Exercise
Each line in the entries that has the word "scroll" has to be copied.

Input for this task
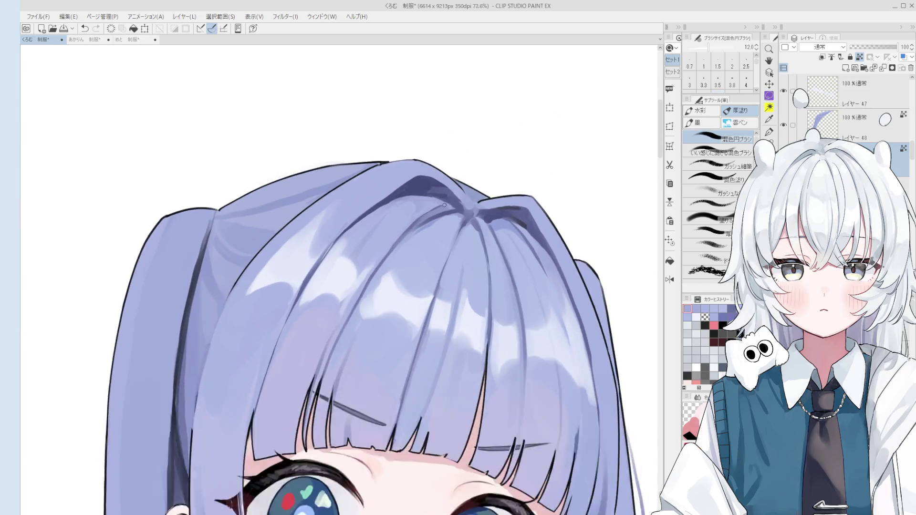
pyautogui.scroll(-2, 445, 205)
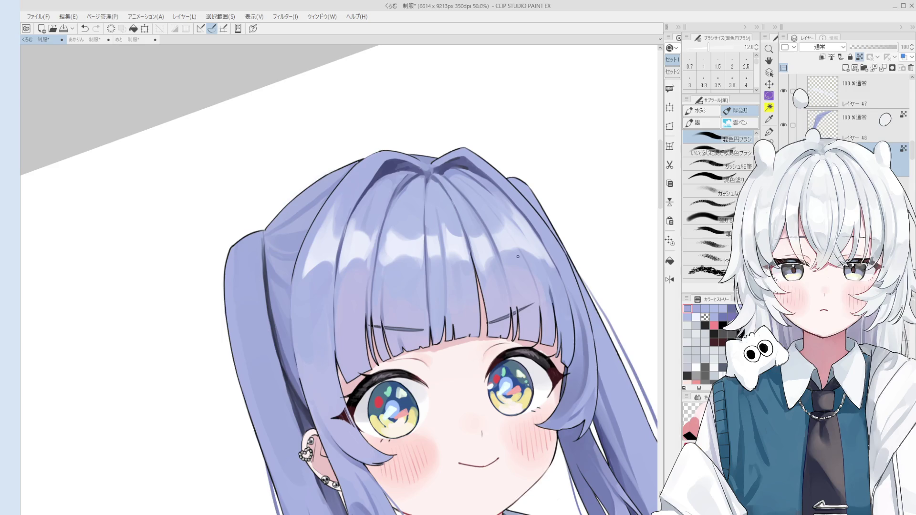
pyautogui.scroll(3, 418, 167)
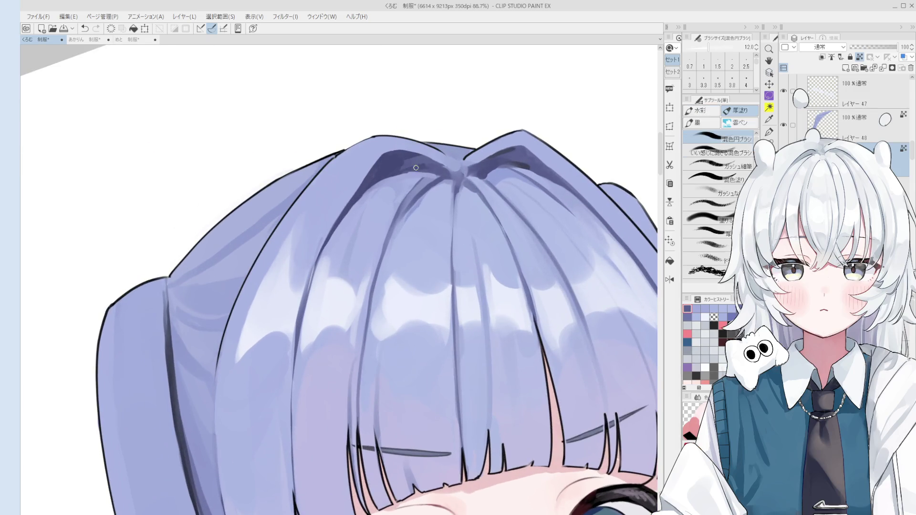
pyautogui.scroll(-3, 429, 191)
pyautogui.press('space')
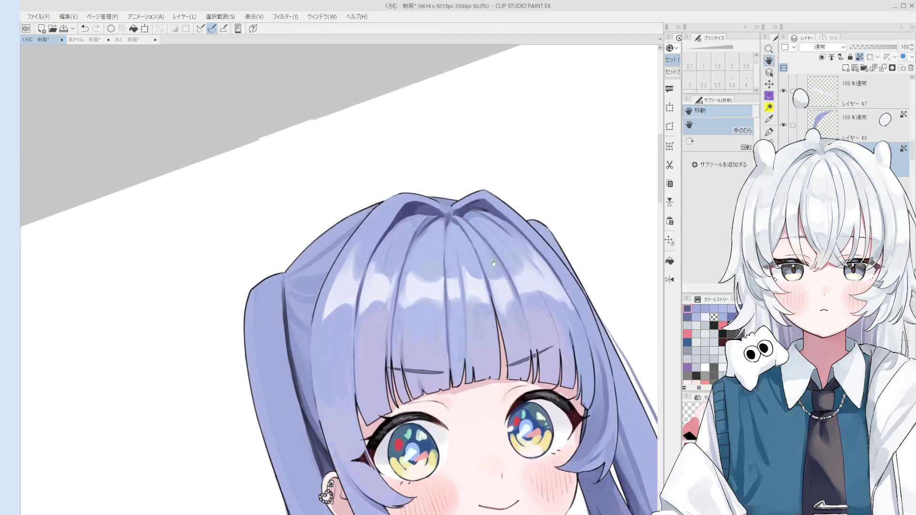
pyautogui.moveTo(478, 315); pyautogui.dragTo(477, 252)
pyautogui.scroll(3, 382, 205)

Response to this task
pyautogui.scroll(-2, 445, 205)
pyautogui.scroll(3, 418, 167)
pyautogui.scroll(-3, 429, 191)
pyautogui.scroll(3, 382, 205)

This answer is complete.